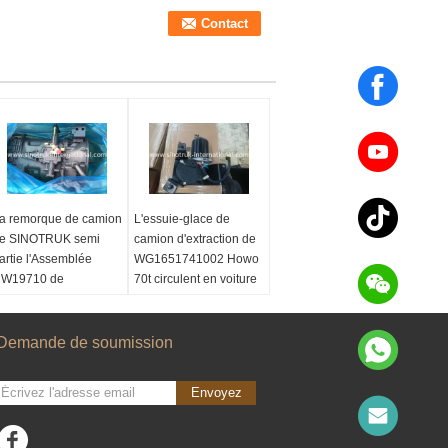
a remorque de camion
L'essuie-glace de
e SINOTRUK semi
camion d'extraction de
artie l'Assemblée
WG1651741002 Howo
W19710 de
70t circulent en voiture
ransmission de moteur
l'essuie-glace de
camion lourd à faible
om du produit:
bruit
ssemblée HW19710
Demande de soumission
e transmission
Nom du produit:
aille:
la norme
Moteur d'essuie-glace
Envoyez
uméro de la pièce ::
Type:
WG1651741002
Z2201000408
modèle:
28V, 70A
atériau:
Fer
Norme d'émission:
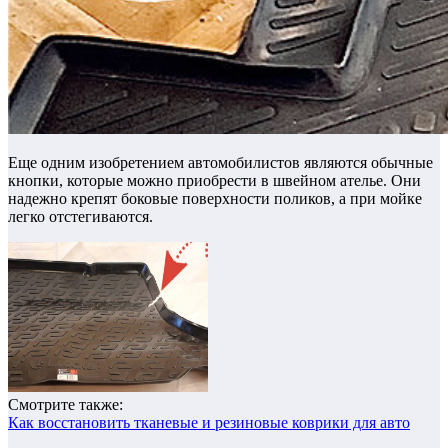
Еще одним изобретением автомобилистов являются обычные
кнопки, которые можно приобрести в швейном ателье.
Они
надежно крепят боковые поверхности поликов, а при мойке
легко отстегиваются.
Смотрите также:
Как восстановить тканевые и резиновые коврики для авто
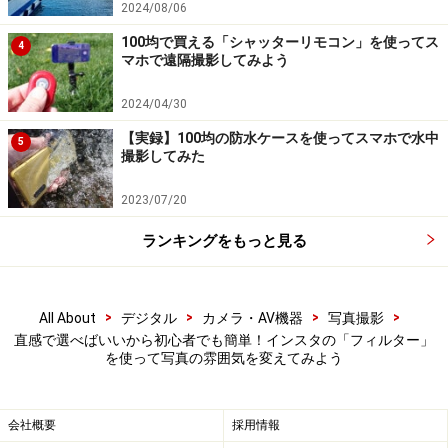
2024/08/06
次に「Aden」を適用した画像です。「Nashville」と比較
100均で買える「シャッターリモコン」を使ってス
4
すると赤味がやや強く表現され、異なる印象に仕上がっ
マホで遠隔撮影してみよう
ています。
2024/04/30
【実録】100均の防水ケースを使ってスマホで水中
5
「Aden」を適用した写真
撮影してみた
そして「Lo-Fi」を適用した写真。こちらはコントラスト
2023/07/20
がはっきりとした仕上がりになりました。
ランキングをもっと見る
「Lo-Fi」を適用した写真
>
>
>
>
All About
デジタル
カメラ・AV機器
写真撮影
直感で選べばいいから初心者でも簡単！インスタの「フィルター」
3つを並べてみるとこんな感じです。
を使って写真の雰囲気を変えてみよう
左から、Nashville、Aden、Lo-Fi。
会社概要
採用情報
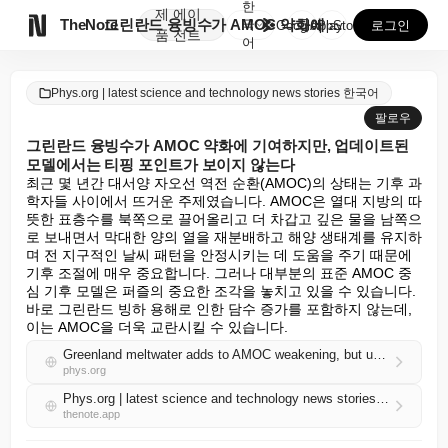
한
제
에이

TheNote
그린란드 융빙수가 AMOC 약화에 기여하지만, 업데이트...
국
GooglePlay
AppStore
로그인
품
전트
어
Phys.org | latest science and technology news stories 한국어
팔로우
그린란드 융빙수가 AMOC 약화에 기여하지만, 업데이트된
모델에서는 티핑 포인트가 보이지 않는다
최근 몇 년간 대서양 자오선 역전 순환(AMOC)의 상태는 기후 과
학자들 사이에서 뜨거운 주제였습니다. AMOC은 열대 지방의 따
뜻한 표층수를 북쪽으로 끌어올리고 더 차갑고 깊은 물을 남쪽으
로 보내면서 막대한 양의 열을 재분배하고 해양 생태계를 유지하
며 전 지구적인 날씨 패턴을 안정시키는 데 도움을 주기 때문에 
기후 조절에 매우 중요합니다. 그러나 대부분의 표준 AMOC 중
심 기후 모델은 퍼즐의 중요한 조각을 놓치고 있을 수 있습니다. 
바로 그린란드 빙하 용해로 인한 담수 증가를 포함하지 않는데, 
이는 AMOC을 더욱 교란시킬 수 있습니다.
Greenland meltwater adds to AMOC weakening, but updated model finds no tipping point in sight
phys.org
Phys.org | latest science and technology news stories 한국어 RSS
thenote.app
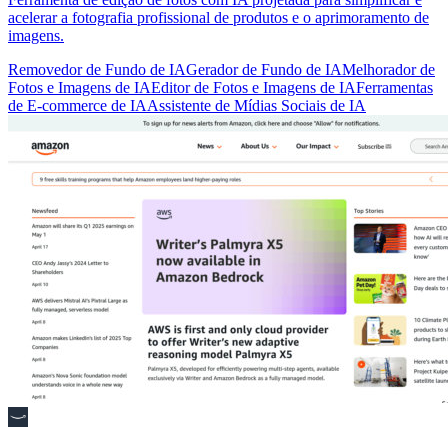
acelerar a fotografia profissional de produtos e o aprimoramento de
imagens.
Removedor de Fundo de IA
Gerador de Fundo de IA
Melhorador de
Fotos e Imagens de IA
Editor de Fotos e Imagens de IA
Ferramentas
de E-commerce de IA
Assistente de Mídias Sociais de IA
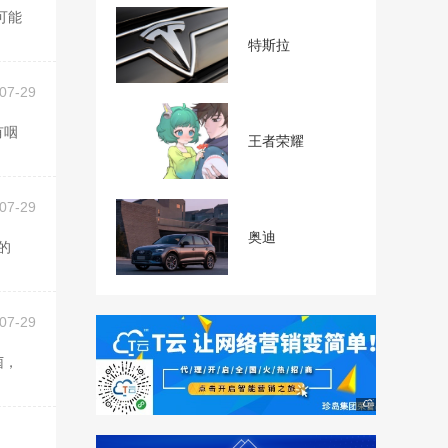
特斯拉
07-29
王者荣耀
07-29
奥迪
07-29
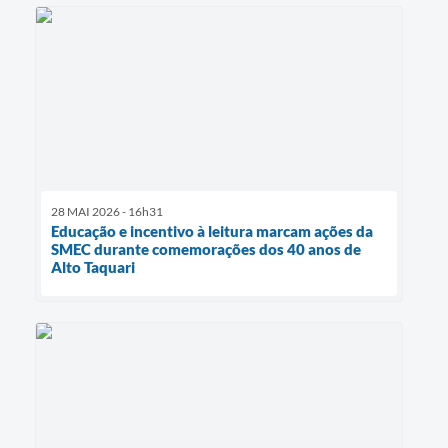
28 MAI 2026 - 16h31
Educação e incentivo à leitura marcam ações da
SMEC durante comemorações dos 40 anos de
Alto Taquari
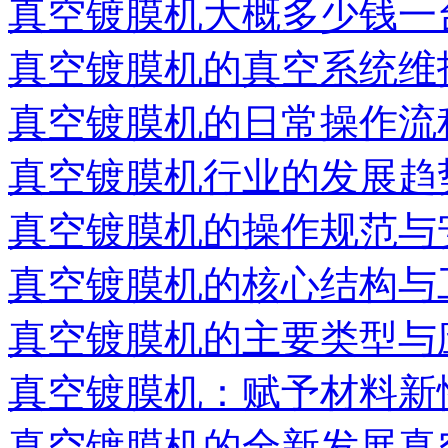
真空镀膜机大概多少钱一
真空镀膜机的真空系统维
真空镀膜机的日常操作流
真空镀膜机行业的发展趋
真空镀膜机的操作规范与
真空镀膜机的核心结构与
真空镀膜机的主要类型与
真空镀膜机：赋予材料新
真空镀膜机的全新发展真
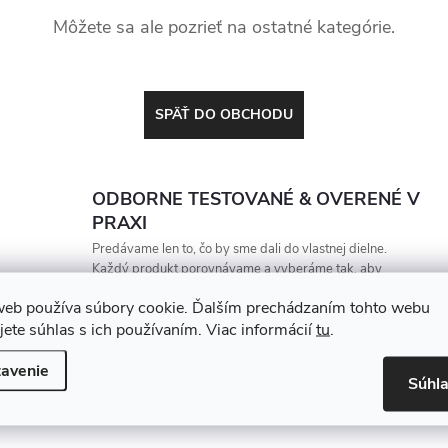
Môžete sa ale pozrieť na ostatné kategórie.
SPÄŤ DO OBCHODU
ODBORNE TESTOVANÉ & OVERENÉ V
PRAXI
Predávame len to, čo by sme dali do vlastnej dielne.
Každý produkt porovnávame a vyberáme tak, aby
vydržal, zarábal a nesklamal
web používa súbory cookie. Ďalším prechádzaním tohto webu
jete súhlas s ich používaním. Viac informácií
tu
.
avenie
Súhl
...
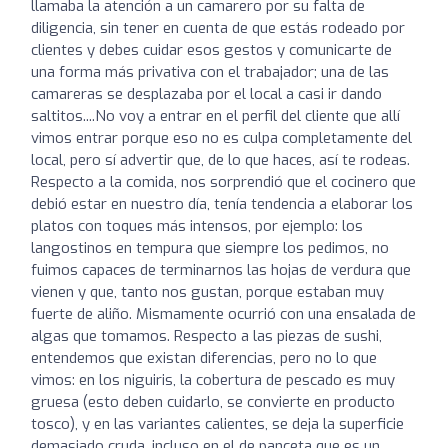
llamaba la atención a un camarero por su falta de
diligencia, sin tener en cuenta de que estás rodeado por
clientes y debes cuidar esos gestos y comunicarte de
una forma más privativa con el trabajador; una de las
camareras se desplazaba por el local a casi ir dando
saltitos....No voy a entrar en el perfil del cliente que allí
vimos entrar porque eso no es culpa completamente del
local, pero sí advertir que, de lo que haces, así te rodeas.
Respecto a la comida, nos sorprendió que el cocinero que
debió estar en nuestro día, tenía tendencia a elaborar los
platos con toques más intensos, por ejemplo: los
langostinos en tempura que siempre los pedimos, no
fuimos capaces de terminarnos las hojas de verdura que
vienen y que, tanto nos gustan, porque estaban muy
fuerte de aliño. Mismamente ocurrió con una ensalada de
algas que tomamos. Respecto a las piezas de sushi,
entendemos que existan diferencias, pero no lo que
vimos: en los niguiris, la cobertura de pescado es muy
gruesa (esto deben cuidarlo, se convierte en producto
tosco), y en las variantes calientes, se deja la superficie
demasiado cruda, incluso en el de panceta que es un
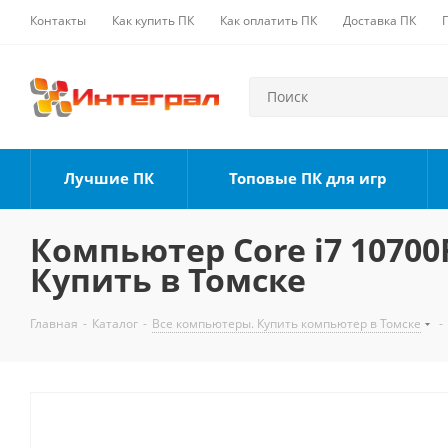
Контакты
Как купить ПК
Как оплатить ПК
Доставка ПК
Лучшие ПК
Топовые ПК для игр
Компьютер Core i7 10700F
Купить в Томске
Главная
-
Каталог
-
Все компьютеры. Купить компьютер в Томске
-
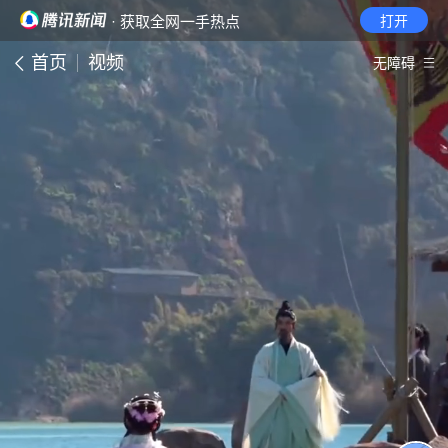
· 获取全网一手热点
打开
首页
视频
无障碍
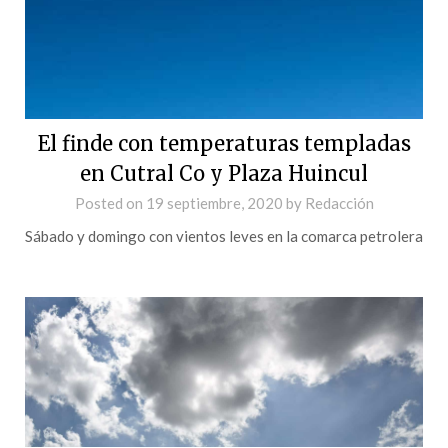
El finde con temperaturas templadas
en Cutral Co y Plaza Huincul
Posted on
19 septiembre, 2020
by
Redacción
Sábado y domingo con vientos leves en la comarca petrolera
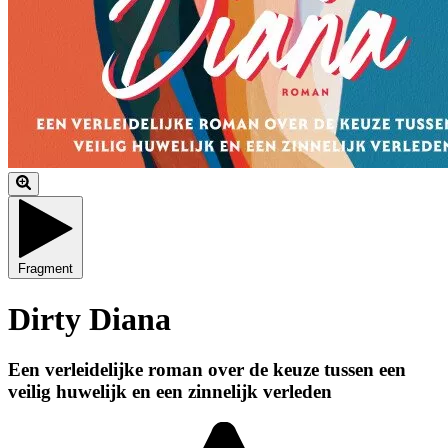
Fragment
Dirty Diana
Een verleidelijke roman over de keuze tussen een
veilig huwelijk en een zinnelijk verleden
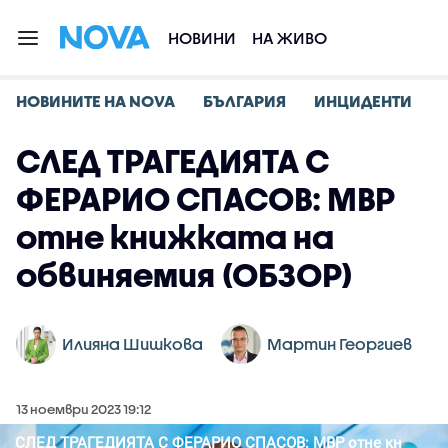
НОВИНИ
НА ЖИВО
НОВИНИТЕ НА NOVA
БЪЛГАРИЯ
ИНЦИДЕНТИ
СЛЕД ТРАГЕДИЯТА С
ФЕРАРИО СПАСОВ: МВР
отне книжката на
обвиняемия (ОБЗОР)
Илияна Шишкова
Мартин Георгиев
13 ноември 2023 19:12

**Problem**
The answer must consist of every line from the entries above that contains the string "news".

**Final answer**
Phys.org | latest science and technology news stories 한국어
Phys.org | latest science and technology news stories 한국어 RSS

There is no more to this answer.